Two grave incidents in Minnesota day cares — the 2016 hanging of an infant who barely survived, and the alleged recent shaking of a baby who died — reflect a troubling but little-known trend: A child's first month in care often can be the most dangerous.
Although day-care deaths are rare in Minnesota — and have declined in the past decade — state records show a pattern of tragedies occurring during an infant's first weeks at a new provider.
Transitions into child care can be stressful, because providers haven't bonded with the children yet or learned their routines, said Cindy Croft, director of the St. Paul-based Center for Inclusive Child Care, which trains child-care providers. In addition, she said, a new day-care provider might use different feeding and napping routines that could upset the children.

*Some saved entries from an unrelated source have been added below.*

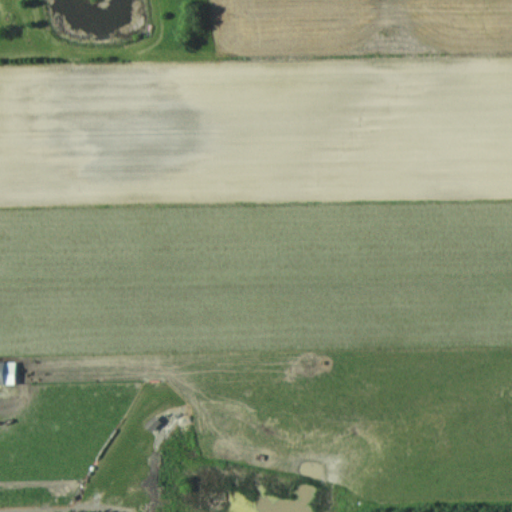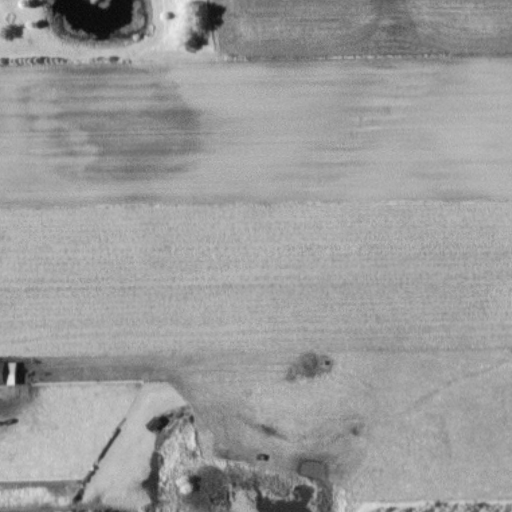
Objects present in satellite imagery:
building: (8, 371)
road: (73, 509)
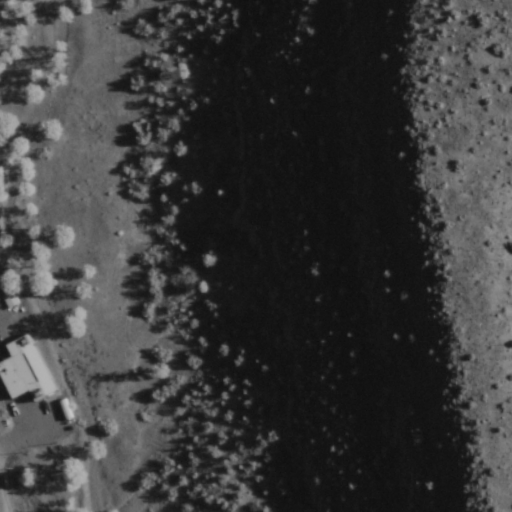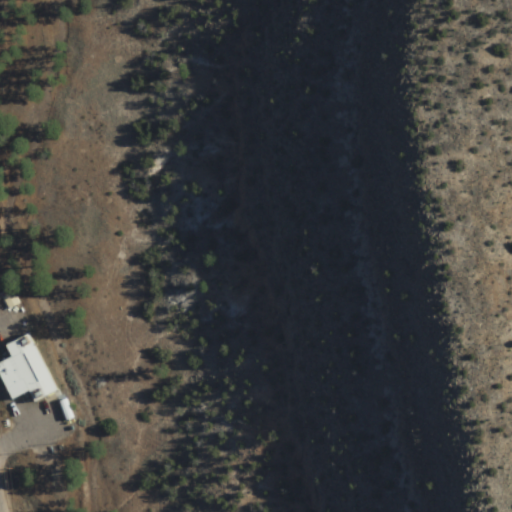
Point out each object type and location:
building: (26, 372)
building: (27, 372)
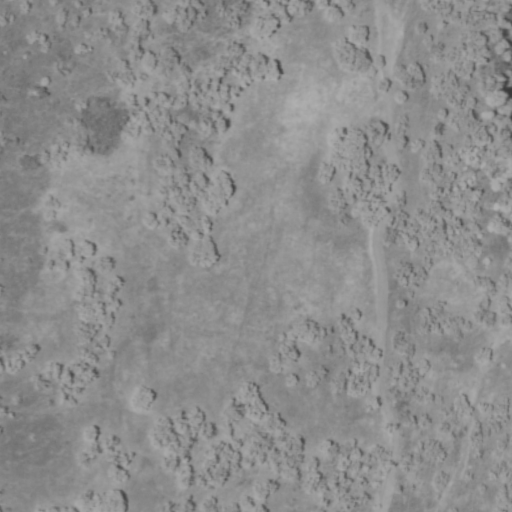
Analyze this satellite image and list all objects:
road: (375, 254)
road: (473, 409)
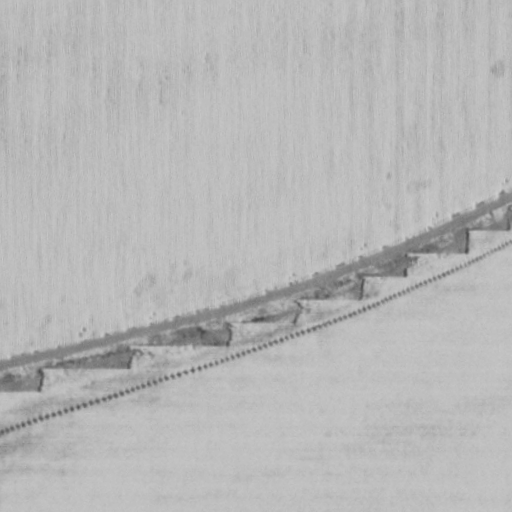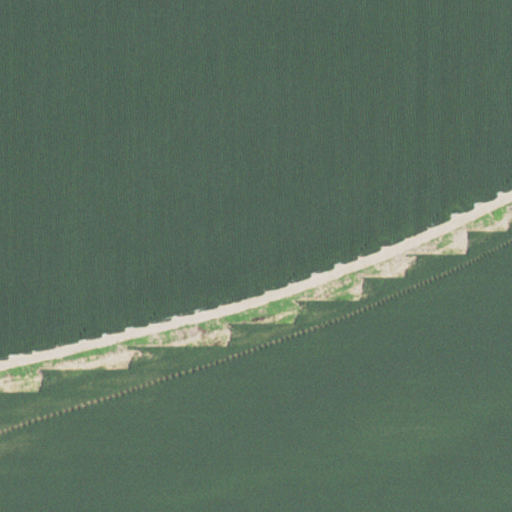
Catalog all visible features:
road: (258, 247)
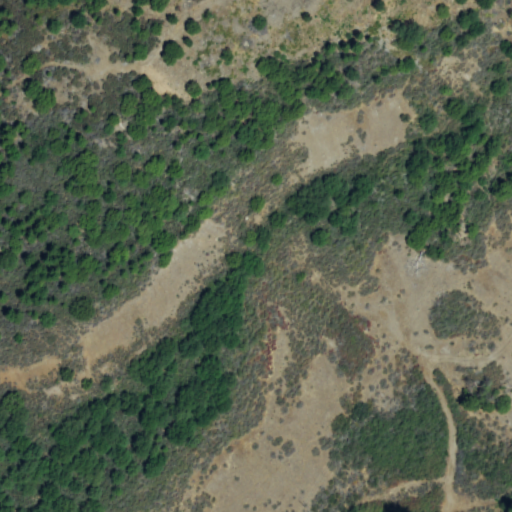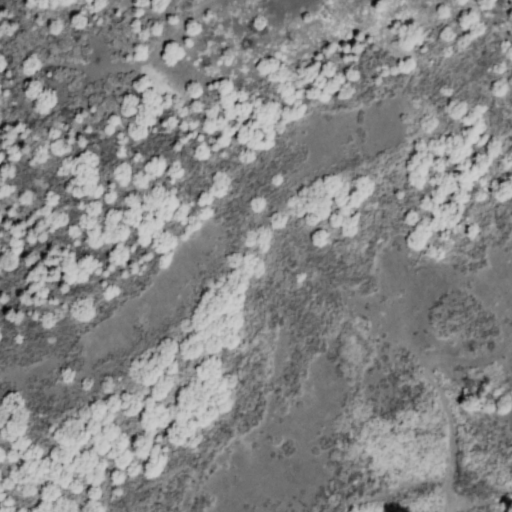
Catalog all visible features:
road: (439, 385)
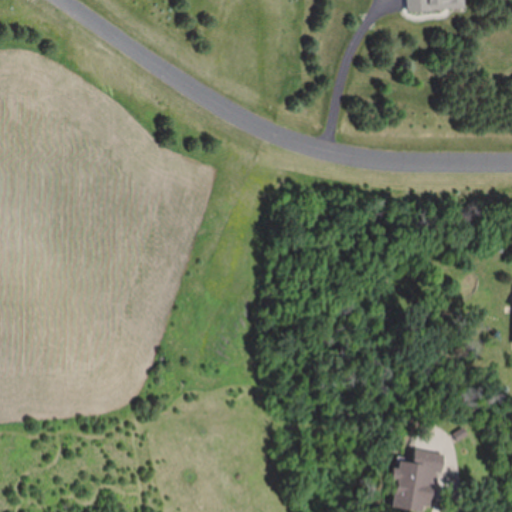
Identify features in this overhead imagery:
road: (336, 68)
road: (271, 131)
building: (415, 479)
road: (446, 508)
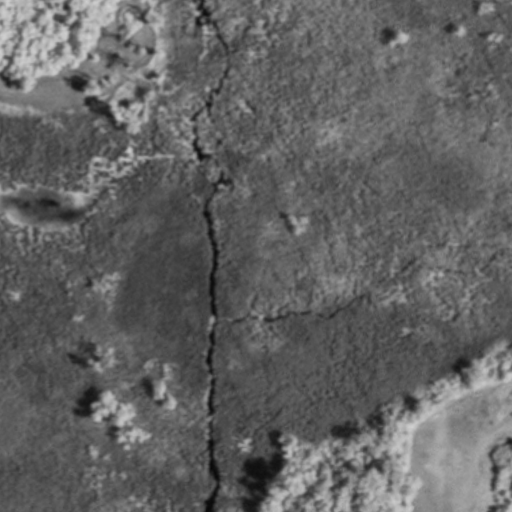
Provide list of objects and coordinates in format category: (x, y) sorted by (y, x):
road: (78, 101)
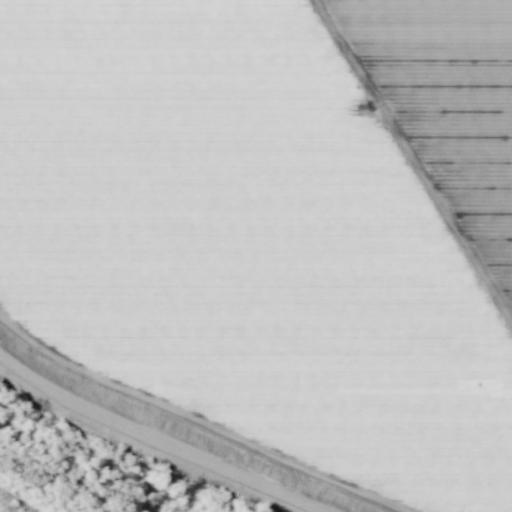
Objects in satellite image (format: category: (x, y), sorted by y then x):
crop: (273, 228)
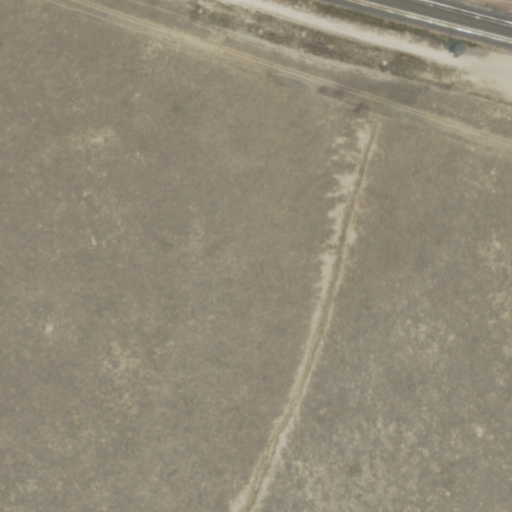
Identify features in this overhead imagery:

"There can often be more challenges," Croft said. "There could be more crying from the child, because they're stressed too, so that adds stress to the caregiver."
Gabriel Cooper had been in the care of Sylwia Pawlak-Reynolds for just three days before the child-care provider allegedly shook him on July 12, causing fatal brain injuries, his parents revealed this week.

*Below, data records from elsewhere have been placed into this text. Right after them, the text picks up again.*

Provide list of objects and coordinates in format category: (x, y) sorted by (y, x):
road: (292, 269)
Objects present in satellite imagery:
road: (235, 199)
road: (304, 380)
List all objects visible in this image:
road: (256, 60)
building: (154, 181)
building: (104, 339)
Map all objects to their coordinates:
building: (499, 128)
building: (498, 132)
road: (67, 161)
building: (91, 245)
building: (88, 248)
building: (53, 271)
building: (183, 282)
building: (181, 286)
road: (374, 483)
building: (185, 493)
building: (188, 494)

And court documents in the second-degree attempted murder case of Nataliia Karia, who is scheduled for trial Feb. 20, indicate that she became emotionally overwhelmed and attempted to hang a child who had been in her licensed child-care home for less than three weeks.
They aren't isolated cases. Within the past five years, two home day-care providers were convicted in Dakota County of neglect of infants who suffocated after they were placed in unsafe sleeping positions. In both cases, the infants had been placed in care within a month of their deaths.
Research has identified an increased risk in the first days in care, although the work concerned deaths linked specifically to unsafe sleep positions.